We are now living through Europe’s test. As all human institutions do, the European Union is going through a time of intense problems, mostly economic for the moment. The European Union was founded for “peace and prosperity.” If prosperity disappears, or disappears in some nations, what happens to peace? I note that unemployment in several southern European countries is now at or higher than the unemployment rate in the United States during the Great Depression. What does that mean?
That is what this book is about. It is partly about the sense of European exceptionalism, the idea that they have solved the problems of peace and prosperity that the rest of the world has not. This may be true, but it needs to be discussed. If Europe is not exceptional and is in trouble, what will follow? The question is posed in three parts. First, why was Europe the place in which the world discovered and transformed itself? How did this happen?
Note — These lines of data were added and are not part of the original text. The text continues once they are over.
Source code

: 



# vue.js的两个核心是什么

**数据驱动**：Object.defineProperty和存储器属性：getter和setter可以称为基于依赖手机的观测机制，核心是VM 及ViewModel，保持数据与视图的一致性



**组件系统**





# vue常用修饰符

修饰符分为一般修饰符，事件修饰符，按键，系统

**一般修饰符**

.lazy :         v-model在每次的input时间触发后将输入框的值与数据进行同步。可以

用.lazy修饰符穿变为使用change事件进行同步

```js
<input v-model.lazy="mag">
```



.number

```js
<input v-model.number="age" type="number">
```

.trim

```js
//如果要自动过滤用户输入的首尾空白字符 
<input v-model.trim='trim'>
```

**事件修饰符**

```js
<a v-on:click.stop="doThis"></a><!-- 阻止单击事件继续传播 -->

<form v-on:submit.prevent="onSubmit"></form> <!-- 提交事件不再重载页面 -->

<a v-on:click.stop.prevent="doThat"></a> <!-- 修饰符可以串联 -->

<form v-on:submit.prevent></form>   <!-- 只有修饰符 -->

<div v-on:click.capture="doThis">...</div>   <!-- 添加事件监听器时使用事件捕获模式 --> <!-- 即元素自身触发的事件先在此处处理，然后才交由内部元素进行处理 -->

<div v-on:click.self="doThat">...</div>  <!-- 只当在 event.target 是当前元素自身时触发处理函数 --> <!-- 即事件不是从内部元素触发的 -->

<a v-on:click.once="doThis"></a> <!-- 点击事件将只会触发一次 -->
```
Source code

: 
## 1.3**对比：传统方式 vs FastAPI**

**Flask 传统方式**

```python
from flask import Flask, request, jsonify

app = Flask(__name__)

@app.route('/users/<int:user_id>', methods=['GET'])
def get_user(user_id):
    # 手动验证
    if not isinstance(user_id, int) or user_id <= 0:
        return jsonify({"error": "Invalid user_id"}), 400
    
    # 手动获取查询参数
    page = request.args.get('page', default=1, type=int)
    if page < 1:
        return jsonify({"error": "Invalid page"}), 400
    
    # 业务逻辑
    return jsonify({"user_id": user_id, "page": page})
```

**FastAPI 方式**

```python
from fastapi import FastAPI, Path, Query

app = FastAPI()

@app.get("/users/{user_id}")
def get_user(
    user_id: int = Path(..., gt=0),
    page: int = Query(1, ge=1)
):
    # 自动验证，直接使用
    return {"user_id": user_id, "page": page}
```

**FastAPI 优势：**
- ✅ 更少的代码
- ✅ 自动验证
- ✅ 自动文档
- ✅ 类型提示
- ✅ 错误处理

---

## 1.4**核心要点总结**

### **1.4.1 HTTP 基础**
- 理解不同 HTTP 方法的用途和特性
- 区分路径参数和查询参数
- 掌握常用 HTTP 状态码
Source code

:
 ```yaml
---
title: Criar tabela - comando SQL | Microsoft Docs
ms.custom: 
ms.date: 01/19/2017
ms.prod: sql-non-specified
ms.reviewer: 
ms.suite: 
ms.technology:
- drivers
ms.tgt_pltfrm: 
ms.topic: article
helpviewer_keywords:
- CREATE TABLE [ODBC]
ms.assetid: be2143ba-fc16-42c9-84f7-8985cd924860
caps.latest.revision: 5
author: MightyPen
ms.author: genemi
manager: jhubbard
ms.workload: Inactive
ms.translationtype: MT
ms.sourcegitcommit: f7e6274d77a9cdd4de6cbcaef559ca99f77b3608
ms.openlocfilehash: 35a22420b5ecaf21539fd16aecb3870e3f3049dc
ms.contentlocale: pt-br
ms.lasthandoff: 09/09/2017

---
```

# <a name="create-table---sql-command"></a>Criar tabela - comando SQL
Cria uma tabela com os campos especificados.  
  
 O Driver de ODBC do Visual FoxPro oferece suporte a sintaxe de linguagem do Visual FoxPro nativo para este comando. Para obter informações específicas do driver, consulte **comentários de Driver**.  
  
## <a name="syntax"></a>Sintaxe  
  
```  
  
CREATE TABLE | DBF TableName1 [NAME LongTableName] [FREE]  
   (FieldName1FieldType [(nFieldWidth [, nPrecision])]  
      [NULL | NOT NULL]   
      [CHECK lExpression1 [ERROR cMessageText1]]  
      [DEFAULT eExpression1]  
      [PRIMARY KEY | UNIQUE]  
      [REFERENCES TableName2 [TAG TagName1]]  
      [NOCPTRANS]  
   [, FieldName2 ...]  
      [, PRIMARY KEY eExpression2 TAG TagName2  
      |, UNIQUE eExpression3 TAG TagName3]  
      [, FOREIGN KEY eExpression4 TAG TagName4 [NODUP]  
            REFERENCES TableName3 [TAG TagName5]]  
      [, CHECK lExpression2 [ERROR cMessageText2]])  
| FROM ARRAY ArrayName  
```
Second, given the magnificence of European civilization, what flaw was there in Europe that led it to the thirty-one years? Where did that come from? Finally, once we have thought about these things we can consider not only Europe’s future but its potential flashpoints.
If Europe has transcended its history of bloodshed, that is important news. If it has not, that is even more important news. Let’s begin by considering what it meant to be European in the last five hundred years.